What risks are emerging from the IPO euphoria? Maxiom Wealth founder weighs in

Kolkata: The new issue market is buzzing with activity. Some experts are even saying that the flood in 2025 will exceed the high water mark set in 2024. This year between January and August Indian companies have raised more than $8.2 billion through new issues despite underperformance by the secondary markets compared to the Asian and emerging market. Some analysts are expecting IPOs to raise $17-$20 billion in 2025.

The obvious question in many lips in this primary market buoyancy is: are there any underlying risks in this spate of funds in the primary market? Or, is there nothing to fear? Ram Medury, founder and CEO of Maxiom Wealth told News9 about his observation of a polarized market with overheating in selected pockets.

“Focus on quality mainboard issues”

“We’re witnessing a polarised market with selective overheating. The SME segment shows alarming distress; 61 of 147 SME IPOs trade below issue price, with 30 down over 50%. Artificial demand through leveraged applications creating 300x oversubscriptions has right prompted SEBI intervention. Mainboard valuations at 27x P/E match US levels, concerning, for a so called emerging market,” Medury told News9. while pointing out the stable core.

He mentioned about the monthly SIP inflows of 28,464 crore (in July and rising almost every month), domestic investors controlling two-thirds of funding, and IPO volumes already self-correcting down 30% while maintaining capital raises. “My recommendation is to avoid speculative SME plays entirely, focus on quality mainboard offerings with proven profitability,” he remarked.

Dangerous herding and dangerous leveraging

Medury sounds concerned about the SME IPOs in particular. “The most concerning fact is that 61 of 147 SME IPOs trade below the issue price, averaging -31% losses, yet retail investors leverage 9 lakh crore in personal loans for IPO applications. As a fund house, Maxiom generally recommends capping single fund house exposure at 30%, limit SME IPOS to 5% maximum, avoid sector funds exceeding 20% allocation, and absolutely no leveraged IPO investments,” he said.

He also flagged other risks from the IPO euphoria one of which is systemic concentration. “Top 3 fund houses control 36% of Rs 74.84 lakh crore AUM, with 82% originating from just 30 cities. The Sensex’s top 3 stocks command 32% weight which defeats diversification.

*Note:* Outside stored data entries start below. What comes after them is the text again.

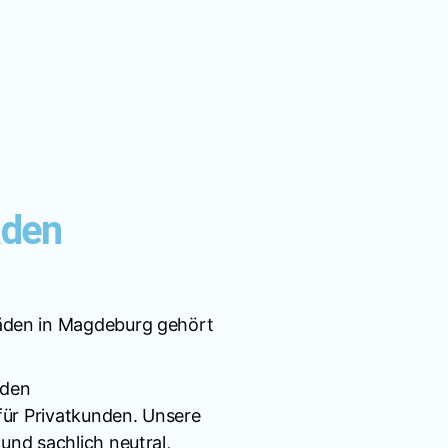
äden
äden in Magdeburg gehört
nden
für Privatkunden. Unsere
nd sachlich neutral,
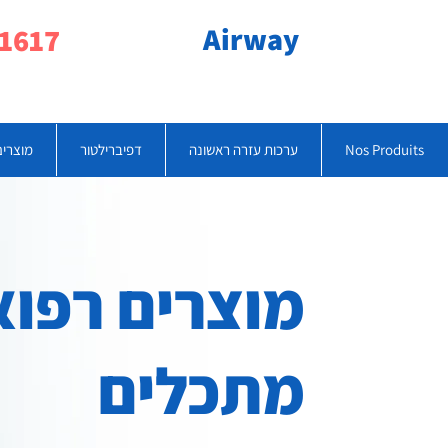
Airway
077-790-1617
Nos Produits
ערכות עזרה ראשונה
דפיברילטור
מוצרים
מוצרים רפוא
מתכלים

We’re seeing dangerous herding into 202 sector-thematic NFOs launched in 2024, with technology funds showing 89% sector concentration,” Medury doesn’t seem to be one to mince words.

“Unprecedented opportunity set for sophisticated portfolios”

Despite his words of caution, Medury is quick to point out the macro picture of the equity markets. “India captured 25% of global IPO volume in 2024 with 327 listings, raising $19.9 billion. The structural transformation is remarkable: domestic investors now fund two-thirds of IPOs versus one-quarter previously, driven by record SIP inflows. SEBI’s reforms slashed listing timelines from 317 to 23 days while eliminating the 1% security deposit requirement. Combined with 6.5% GDP growth, infrastructure spending of Rs 11.21 lakh crore, and Indian IPOs commanding 21.5x P/E versus 14x US valuations, this creates an unprecedented opportunity set for sophisticated portfolios,” he said.

(Disclaimer: This article is only meant to provide information. TV9 does not recommend buying or selling shares or subscriptions of any IPO, Mutual Funds, precious metals, commodity, REITs, INVITs, any form of alternative investment instruments and crypto assets.)